- _YOUR OBJECTIVE_
Can you continue the passage on setting the size of a research project, picking up after its last line?

- _PASSAGE PROVIDED_
════

Making the research goals or aims operational is the next step. One of the essential parts of planning the project is to get its size right – you need to know that the research is feasible and that it can be done within the resources you have available. This means getting the level of the question right and having a really clear focus. When we start thinking of what we’d like to do, nine times out of ten we’ll be thinking too big. Getting the right level for research usually means talking the idea through with others, writing out your ideas as a brief proposal with clear aims, and getting more formal feedback. The more time that is put in now, the less will be spent feeling despondent or overwhelmed in future.

The size of the project – that is, the scope defined by the research question asked – will depend partly on:

  • time available
  • the availability of internal or external funding and support (e.g. grant money)
  • whether this should be a pilot project or build on other things
  • your research ‘sample’ and access to participants
  • whether the topic calls for cross-sectional or longitudinal designs and how this affects your availability and needs
  • whether this is to meet a higher degree or not.

════

- _DATA LISTING_

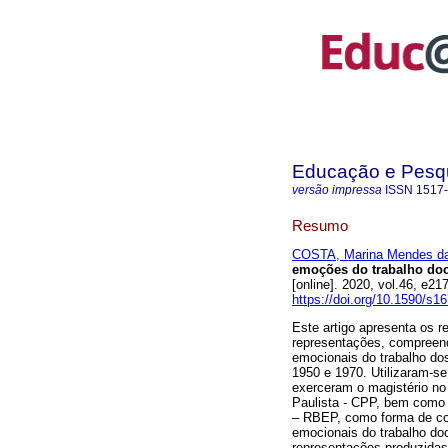
Educação e Pesq
versão impressa
ISSN
1517
Resumo
COSTA, Marina Mendes d
emoções do trabalho doc
[online]. 2020, vol.46, e
https://doi.org/10.1590/s
Este artigo apresenta os re
representações, compreend
emocionais do trabalho do
1950 e 1970. Utilizaram-se
exerceram o magistério no 
Paulista - CPP, bem como 
– RBEP, como forma de co
emocionais do trabalho doc
representações produzida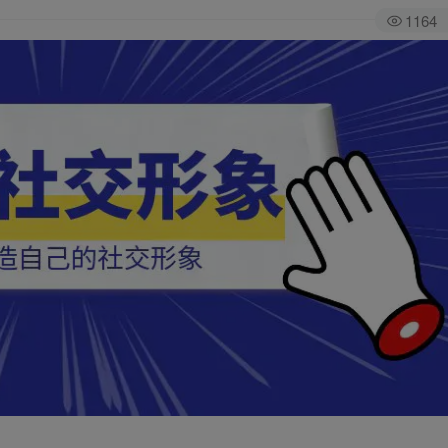
1164
全站积分可通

════

- _REPLY_
Thinking point
  • You want to evaluate a workshop on stress management for practising pharmacists. Think about what might be affected by this course. What are some of the smaller and larger questions you might ask and what are the levels of assessment you might consider to test them, from the smallest to the grandest?



  1. The simplest level of assessment would be in terms of judging the participants’ immediate satisfaction with the course.
  2. The next level might be to address whether a change in knowledge has taken place.
  3. The next might involve considering whether a change in stress levels has occurred, after the course and six months later.
  4. The next level (an ambitious one) might look for relationships between changes in a specific patient-related outcome (e.g. complaints, patient satisfaction, quality of life, medication error) and changes in either or both knowledge and stress levels of the participants.
  5. The largest question would be to ask if the course has produced long-term effects on participants and patients. This most ambitious level would involve conducting a trial using the same outcomes as above, but randomly selecting those in the intervention group and those who become controls. Your choice of level would depend on the factors outlined above (Jones et al., 1988).


As you see, each research question implies a different design and a different magnitude of commitment. Bordage and Dawson (2003) suggest that we ask the following questions about research design at this stage.

  • Do you want to intervene or simply observe?
  • Do you need a control group?
  • How will you control for confounding variables?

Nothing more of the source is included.